Press Release: Statement at the Conclusion of an IMF Article IV Mission to Swaziland
November 16, 2011Press Release No. 11/415
November 16, 2011
A mission of the International Monetary Fund (IMF), led by Mr. Joannes Mongardini, visited Swaziland during November 2-16, 2011. The mission conducted the 2011 Article IV Consultation discussions.1 The mission met with the Prime Minister, His Excellency Dr. Barnabas Sibusiso Dlamini; the Minister of Finance, Hon. Majozi Sithole; the Governor of the Central Bank of Swaziland, Mr. Martin Dlamini; and other senior officials. It also held fruitful discussions with members of parliament, donors, trade unions, and representatives of the private sector. The Article IV consultation will conclude with the preparation of a staff report expected to be taken up by the IMF Executive Board on January 20, 2012.
At the end of the mission, Mr. Mongardini issued the following statement:
“The fiscal crisis in Swaziland has reached a critical stage. Government revenue collections are insufficient to cover essential government expenditures, including the wage bill. More importantly, key social programs, like the fight against HIV/AIDS, free primary education, the support for orphaned and vulnerable children, and elderly grants, are being negatively affected. The amount of unpaid government bills (the so-called domestic arrears) has reached an estimated E 1.5 billion (5.3 percent of gross domestic product—GDP) at end-September 2011. This is reducing private sector activity, with various enterprises dependent on government contracts having to lay off workers or shutting down. As a result, IMF staff projects real GDP growth to fall to 0.3 percent in 2011, notwithstanding higher export-led activity in agriculture and manufacturing. The fiscal crisis is also affecting the financial sector, with signs of liquidity pressures in commercial banks. Inflation remains moderate at about 6 percent at end-September 2011, while the gross official reserves of the central bank increased from E 3.7 billion at end-June 2011 to E 4.3 billion on November 11, 2011, equivalent to 2.4 months of import cover.

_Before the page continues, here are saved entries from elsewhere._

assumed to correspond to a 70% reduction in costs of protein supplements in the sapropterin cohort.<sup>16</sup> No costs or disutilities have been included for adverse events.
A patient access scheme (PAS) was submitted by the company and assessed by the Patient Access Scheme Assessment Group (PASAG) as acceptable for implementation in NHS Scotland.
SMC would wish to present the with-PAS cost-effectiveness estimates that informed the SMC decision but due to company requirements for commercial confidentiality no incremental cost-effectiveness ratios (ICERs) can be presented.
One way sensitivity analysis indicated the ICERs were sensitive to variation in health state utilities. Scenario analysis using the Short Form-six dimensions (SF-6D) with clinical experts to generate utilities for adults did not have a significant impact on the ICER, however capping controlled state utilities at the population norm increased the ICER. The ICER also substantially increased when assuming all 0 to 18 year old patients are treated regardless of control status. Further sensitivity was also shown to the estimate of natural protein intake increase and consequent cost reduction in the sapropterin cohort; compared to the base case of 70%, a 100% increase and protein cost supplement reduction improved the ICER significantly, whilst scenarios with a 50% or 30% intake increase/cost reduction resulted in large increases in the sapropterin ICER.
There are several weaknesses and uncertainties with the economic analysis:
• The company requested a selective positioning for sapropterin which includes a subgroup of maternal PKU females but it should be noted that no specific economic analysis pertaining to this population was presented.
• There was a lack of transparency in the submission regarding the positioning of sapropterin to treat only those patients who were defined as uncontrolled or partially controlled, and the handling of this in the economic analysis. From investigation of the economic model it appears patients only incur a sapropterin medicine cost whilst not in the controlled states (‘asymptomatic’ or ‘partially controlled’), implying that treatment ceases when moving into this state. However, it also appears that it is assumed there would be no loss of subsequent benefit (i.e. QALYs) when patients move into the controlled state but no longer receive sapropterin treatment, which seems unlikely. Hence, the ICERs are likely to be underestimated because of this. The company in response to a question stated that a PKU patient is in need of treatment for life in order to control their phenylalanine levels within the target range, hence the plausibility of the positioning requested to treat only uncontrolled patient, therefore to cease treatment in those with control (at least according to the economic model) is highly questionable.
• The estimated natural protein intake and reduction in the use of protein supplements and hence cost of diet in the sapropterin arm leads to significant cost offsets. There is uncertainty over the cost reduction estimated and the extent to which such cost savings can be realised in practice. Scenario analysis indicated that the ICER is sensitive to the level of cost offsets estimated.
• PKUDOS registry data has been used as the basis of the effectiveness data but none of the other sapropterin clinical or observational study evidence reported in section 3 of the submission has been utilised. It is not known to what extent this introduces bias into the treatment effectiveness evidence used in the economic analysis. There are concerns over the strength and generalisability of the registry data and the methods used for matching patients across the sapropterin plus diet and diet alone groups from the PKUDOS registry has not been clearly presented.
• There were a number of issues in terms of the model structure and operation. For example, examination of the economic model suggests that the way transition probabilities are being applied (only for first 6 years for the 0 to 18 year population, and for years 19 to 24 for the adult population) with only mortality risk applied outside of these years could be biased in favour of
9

“The mission concurs with the authorities’ views that the government will continue to face severe liquidity constraints over the coming months. In this context, it welcomes the submission to parliament of a supplementary budget to cut expenditures by E 556 million (2 percent of GDP). The supplementary budget includes downward revisions in revenue projections and cuts in capital expenditures and goods and services, while regularizing earlier budgetary overruns in defense expenditures. As a result, the fiscal deficit for 2011/12 is expected to reach about 10 percent of GDP, compared with the target of 7.5 percent of GDP in the original budget. It is, however, the mission’s assessment that the supplementary budget is insufficient to align expenditures to available financing and that further cuts are needed, particularly on the wage bill. The mission also urges the government to protect education, health, and pro-poor spending from further cuts or additional arrears, and to strengthen commitment controls to avoid further expenditure overruns.
“The mission continues to share the authorities’ view that preserving the parity with the South African rand is a priority. In this context, it welcomes the government’s decision to stop borrowing from the central bank or reduce its deposits. The mission urges the government to repay the emergency credit line granted by the central bank earlier this year at the earliest opportunity. Moreover, it encourages the authorities to monitor closely the banking sector and to act swiftly to establish the new regulatory authority to supervise the nonbank financial institutions.
“The mission would like to thank the authorities for the frank and constructive discussions.”
1 Under Article IV of the IMF's Articles of Agreement, the IMF holds bilateral discussions with members, usually every year. A staff team visits the country, collects economic and financial information, and discusses with officials the country's economic developments and policies. On return to headquarters, the staff prepares a report, which forms the basis for discussion by the Executive Board. At the conclusion of the discussion, the Managing Director, as Chairman of the Board, summarizes the views of Executive Directors, and this summary is transmitted to the country's authorities.